[Material provided]
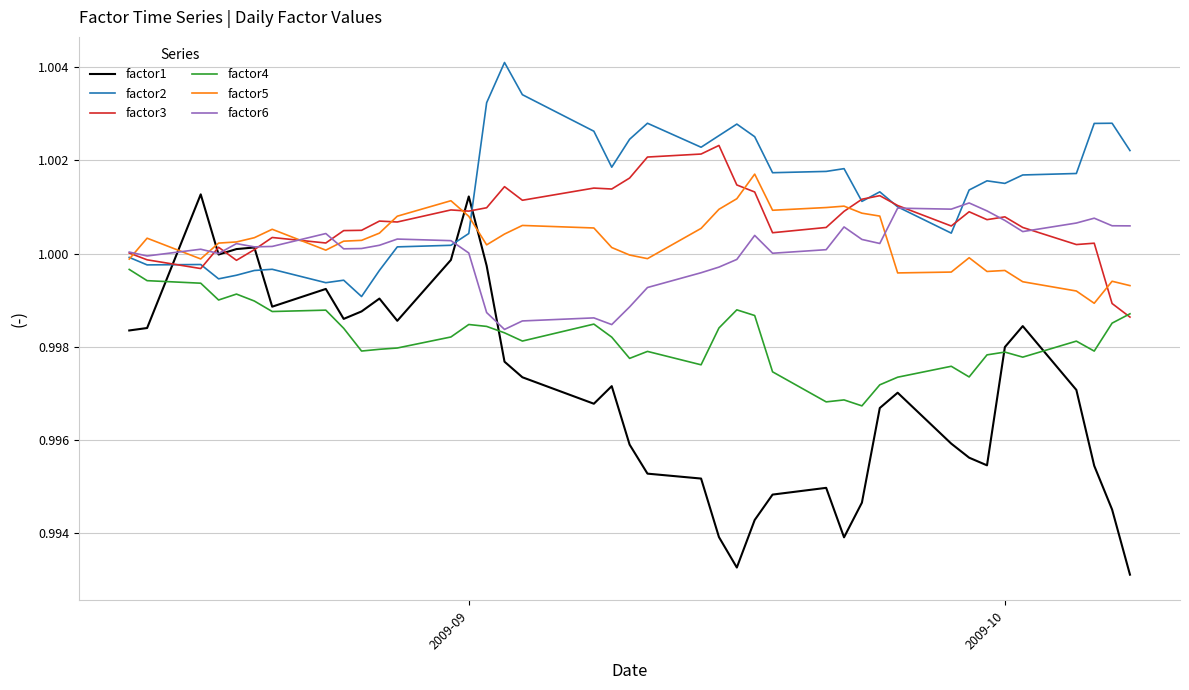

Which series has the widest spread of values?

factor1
---
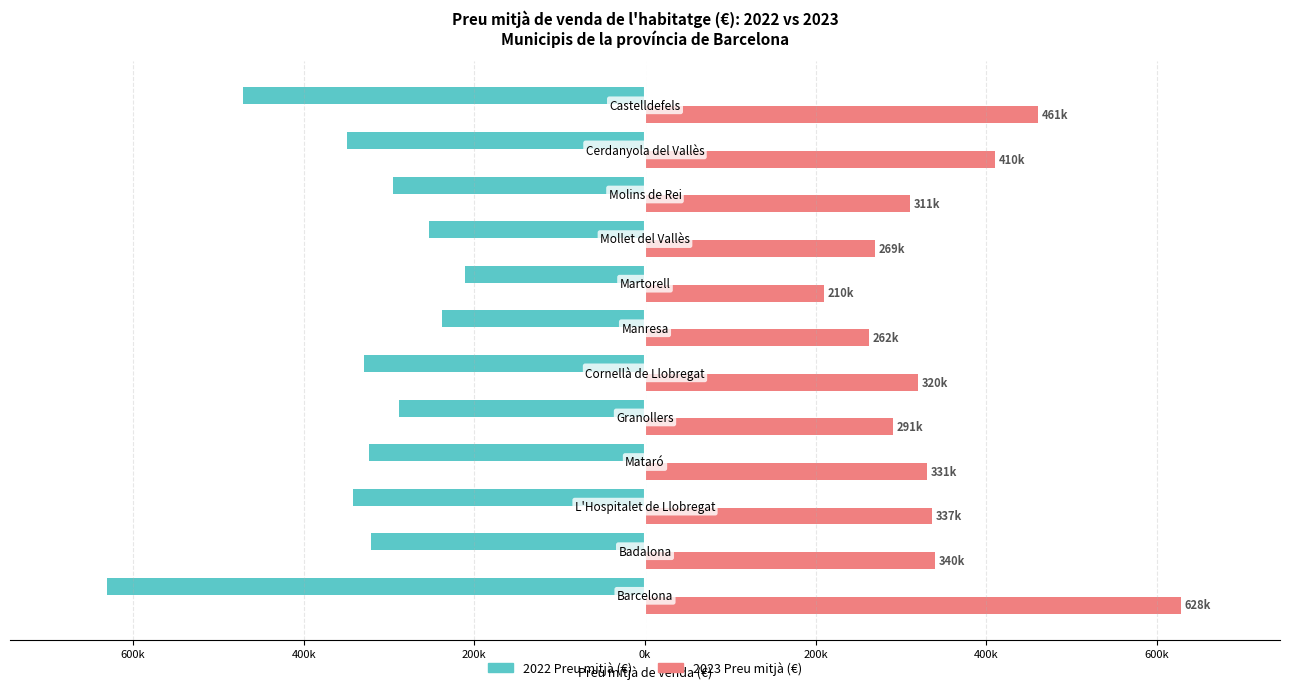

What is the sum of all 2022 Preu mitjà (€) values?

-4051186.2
==
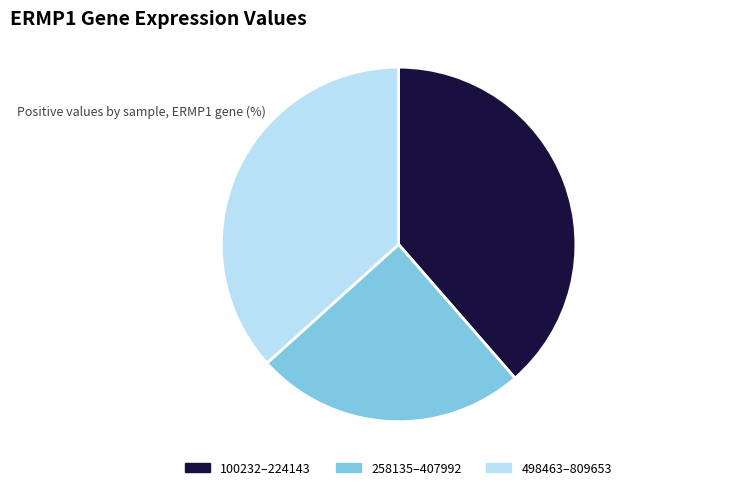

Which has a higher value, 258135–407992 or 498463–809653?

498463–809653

[Your objective] How many of the lines above contain the string "values"? Give only the number.

[Reply] 2